The GOP’s problem with Hispanics goes well beyond its opposition to immigration reform. Republicans like to delude themselves that many Hispanics are “conservative.” While many are very religious and have strong commitments to family, the polling shows that Hispanic voters believe in a society where everyone has each other’s back — a society like a family — where government plays an integral role.

This election demonstrated beyond the shadow of a doubt that if the GOP’s attitude and openness to minorities doesn’t change, then it will become increasingly isolated from the diverse mainstream of Americans society.

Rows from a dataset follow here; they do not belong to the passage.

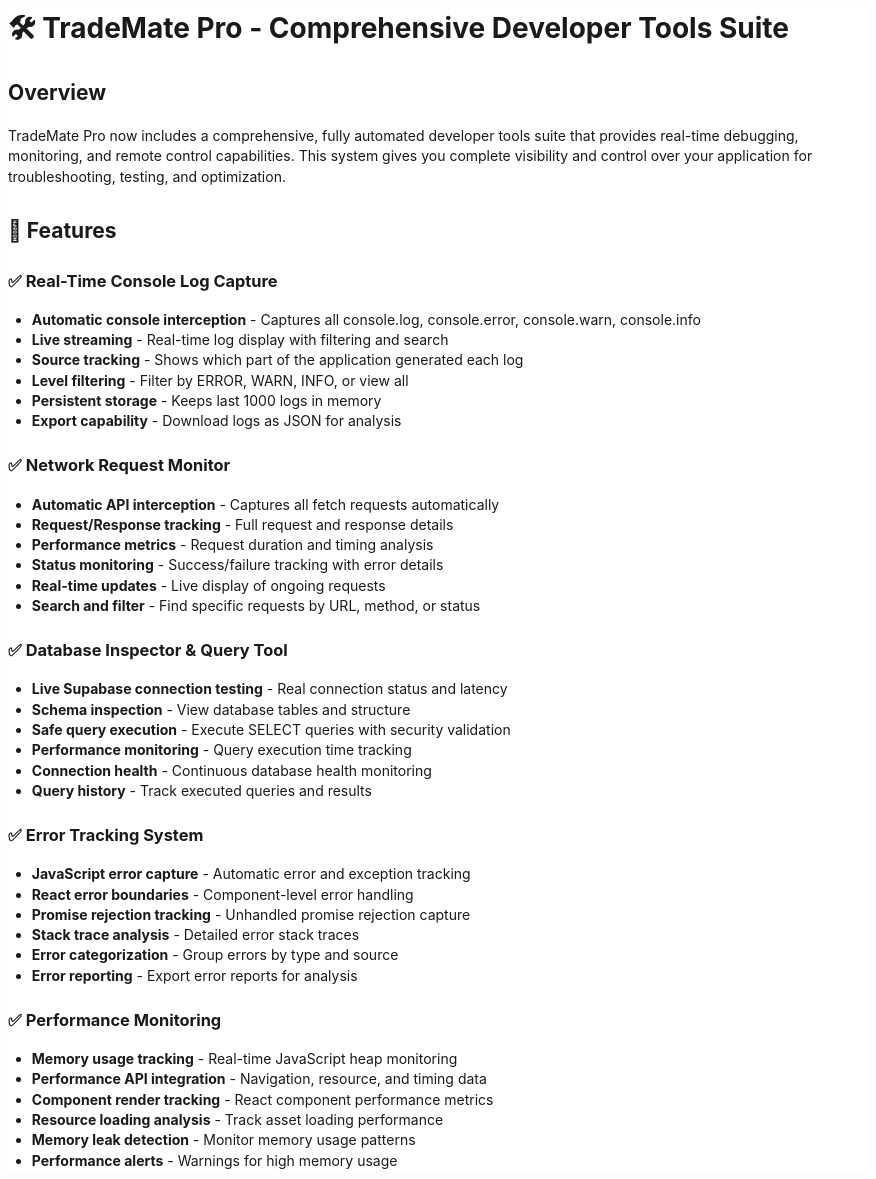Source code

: # 🛠️ TradeMate Pro - Comprehensive Developer Tools Suite

## Overview

TradeMate Pro now includes a comprehensive, fully automated developer tools suite that provides real-time debugging, monitoring, and remote control capabilities. This system gives you complete visibility and control over your application for troubleshooting, testing, and optimization.

## 🚀 Features

### ✅ **Real-Time Console Log Capture**
- **Automatic console interception** - Captures all console.log, console.error, console.warn, console.info
- **Live streaming** - Real-time log display with filtering and search
- **Source tracking** - Shows which part of the application generated each log
- **Level filtering** - Filter by ERROR, WARN, INFO, or view all
- **Persistent storage** - Keeps last 1000 logs in memory
- **Export capability** - Download logs as JSON for analysis

### ✅ **Network Request Monitor**
- **Automatic API interception** - Captures all fetch requests automatically
- **Request/Response tracking** - Full request and response details
- **Performance metrics** - Request duration and timing analysis
- **Status monitoring** - Success/failure tracking with error details
- **Real-time updates** - Live display of ongoing requests
- **Search and filter** - Find specific requests by URL, method, or status

### ✅ **Database Inspector & Query Tool**
- **Live Supabase connection testing** - Real connection status and latency
- **Schema inspection** - View database tables and structure
- **Safe query execution** - Execute SELECT queries with security validation
- **Performance monitoring** - Query execution time tracking
- **Connection health** - Continuous database health monitoring
- **Query history** - Track executed queries and results

### ✅ **Error Tracking System**
- **JavaScript error capture** - Automatic error and exception tracking
- **React error boundaries** - Component-level error handling
- **Promise rejection tracking** - Unhandled promise rejection capture
- **Stack trace analysis** - Detailed error stack traces
- **Error categorization** - Group errors by type and source
- **Error reporting** - Export error reports for analysis

### ✅ **Performance Monitoring**
- **Memory usage tracking** - Real-time JavaScript heap monitoring
- **Performance API integration** - Navigation, resource, and timing data
- **Component render tracking** - React component performance metrics
- **Resource loading analysis** - Track asset loading performance
- **Memory leak detection** - Monitor memory usage patterns
- **Performance alerts** - Warnings for high memory usage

As the President said in his victory speech, America is exceptional precisely because we have created a diverse nation where people of every background and religion and culture can live together in a tolerant, prosperous society. That’s what makes us the shining city on the hill — the example for the rest of the world.

Most Americans — and certainly the Millennial Generation — get that. If the Republican Party fails to get it as well, it will cease to be a major contender for national leadership.